# Action item
Nothing but the lines below between the line holding "Mehta, MD (f)" and the line holding "18 GEM/DHMN-CC", inclusive, should appear in the answer, each set down exactly.

--------------------

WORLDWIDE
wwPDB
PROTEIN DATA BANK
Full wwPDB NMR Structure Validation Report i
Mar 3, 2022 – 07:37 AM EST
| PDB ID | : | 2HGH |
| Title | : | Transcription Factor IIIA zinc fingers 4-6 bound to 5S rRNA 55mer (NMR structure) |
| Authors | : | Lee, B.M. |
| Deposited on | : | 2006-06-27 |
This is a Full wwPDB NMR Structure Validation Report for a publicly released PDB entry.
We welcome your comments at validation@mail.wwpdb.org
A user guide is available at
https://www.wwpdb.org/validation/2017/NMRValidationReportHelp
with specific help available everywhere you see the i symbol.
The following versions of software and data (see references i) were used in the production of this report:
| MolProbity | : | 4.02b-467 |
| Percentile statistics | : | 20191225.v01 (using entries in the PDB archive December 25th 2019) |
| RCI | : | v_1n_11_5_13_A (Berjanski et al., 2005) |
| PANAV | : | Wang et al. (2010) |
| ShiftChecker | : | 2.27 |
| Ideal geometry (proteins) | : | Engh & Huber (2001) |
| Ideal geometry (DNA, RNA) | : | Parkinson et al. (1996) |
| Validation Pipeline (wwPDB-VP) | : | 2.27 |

--------------------

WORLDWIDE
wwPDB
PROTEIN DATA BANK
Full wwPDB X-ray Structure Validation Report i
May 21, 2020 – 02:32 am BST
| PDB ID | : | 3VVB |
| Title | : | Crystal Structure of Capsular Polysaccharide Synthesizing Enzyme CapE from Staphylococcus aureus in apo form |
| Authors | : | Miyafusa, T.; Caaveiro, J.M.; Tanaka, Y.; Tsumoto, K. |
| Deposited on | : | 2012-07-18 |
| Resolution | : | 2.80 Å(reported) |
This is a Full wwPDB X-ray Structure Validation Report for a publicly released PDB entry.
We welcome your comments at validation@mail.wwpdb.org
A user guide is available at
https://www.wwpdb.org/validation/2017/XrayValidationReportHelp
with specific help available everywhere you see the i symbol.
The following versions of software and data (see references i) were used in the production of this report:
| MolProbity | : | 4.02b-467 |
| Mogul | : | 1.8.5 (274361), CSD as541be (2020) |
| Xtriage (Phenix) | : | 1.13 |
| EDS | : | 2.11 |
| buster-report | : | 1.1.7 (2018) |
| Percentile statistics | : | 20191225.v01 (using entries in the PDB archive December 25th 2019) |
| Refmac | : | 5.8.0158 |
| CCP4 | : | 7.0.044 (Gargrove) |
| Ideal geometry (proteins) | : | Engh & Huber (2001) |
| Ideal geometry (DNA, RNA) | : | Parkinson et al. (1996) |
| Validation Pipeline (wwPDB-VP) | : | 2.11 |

--------------------

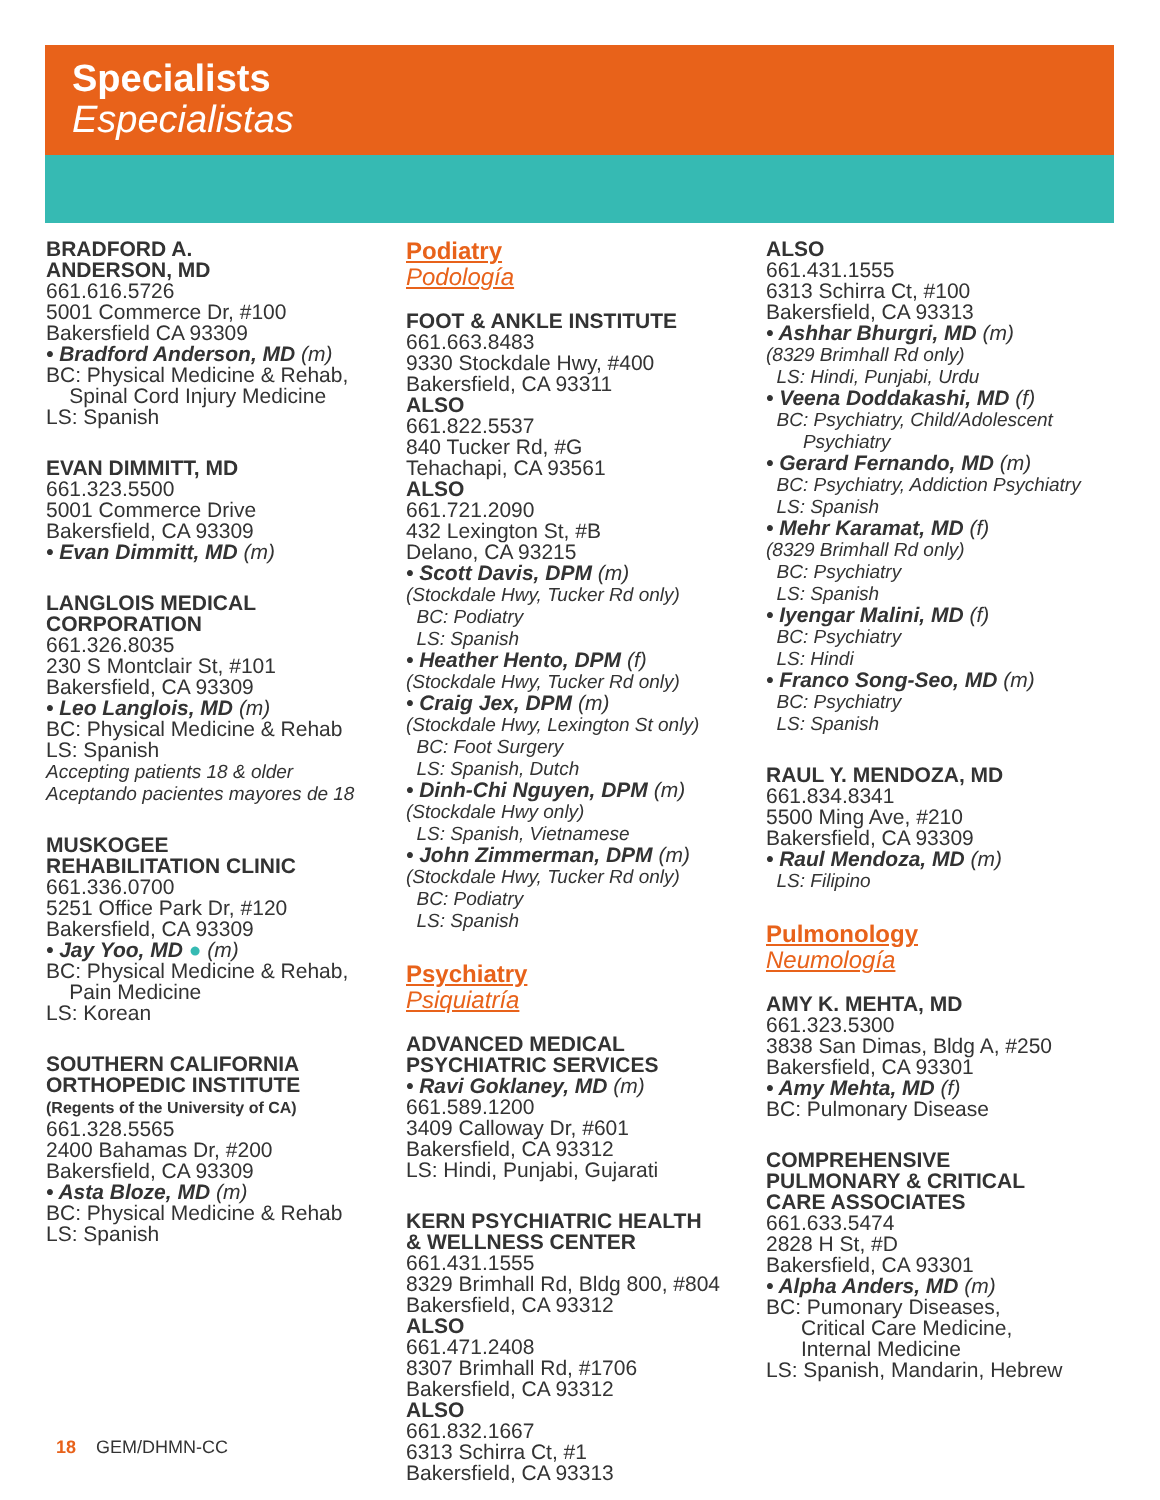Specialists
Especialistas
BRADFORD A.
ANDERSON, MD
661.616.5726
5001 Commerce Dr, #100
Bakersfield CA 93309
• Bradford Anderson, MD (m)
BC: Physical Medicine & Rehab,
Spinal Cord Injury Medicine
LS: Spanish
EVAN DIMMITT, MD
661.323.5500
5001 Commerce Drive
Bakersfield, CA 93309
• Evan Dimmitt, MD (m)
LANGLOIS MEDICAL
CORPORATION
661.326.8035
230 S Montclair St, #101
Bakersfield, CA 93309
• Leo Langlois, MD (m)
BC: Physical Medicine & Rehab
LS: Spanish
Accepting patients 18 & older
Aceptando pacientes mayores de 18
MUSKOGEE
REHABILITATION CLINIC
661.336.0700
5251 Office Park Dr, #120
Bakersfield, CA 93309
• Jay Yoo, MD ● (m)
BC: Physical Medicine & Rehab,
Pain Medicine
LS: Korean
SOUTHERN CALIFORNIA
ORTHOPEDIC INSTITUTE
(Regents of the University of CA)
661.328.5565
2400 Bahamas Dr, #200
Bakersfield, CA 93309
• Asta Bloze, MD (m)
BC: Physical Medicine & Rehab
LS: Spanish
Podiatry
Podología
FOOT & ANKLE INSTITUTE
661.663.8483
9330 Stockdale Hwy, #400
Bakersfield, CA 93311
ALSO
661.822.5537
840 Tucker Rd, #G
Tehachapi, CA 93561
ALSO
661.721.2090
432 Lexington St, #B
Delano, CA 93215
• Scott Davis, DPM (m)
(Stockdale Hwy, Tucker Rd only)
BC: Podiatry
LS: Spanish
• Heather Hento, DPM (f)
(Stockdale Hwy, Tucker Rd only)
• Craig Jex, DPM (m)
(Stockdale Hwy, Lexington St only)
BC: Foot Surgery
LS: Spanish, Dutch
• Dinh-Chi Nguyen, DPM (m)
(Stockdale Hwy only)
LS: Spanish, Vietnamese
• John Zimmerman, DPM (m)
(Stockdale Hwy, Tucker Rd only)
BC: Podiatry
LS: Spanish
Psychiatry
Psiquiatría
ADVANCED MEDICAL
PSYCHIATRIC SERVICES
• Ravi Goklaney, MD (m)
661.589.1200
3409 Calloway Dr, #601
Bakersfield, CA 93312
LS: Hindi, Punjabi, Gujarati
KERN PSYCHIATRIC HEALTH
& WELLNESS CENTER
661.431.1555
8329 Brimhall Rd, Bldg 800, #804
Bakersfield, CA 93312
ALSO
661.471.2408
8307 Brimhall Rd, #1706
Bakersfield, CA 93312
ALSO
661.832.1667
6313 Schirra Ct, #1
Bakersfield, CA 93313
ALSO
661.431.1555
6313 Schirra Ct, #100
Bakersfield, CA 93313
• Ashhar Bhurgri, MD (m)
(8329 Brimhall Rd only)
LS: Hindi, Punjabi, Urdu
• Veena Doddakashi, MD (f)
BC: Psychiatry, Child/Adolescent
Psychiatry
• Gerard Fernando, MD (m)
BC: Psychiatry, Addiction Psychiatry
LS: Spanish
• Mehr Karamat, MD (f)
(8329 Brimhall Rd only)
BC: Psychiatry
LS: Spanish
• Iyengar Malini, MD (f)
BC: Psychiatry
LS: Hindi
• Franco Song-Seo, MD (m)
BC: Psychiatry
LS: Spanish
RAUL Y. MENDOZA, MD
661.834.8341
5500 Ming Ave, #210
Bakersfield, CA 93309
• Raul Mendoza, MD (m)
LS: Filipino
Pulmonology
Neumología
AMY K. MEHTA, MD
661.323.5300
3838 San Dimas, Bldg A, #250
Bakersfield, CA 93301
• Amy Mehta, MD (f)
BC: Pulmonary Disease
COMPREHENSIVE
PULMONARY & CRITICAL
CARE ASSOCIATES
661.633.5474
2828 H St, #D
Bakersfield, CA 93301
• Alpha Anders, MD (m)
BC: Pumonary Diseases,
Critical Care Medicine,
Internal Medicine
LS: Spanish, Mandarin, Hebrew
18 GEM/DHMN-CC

--------------------

# Result for this exercise
• Amy Mehta, MD (f)
BC: Pulmonary Disease
COMPREHENSIVE
PULMONARY & CRITICAL
CARE ASSOCIATES
661.633.5474
2828 H St, #D
Bakersfield, CA 93301
• Alpha Anders, MD (m)
BC: Pumonary Diseases,
Critical Care Medicine,
Internal Medicine
LS: Spanish, Mandarin, Hebrew
18 GEM/DHMN-CC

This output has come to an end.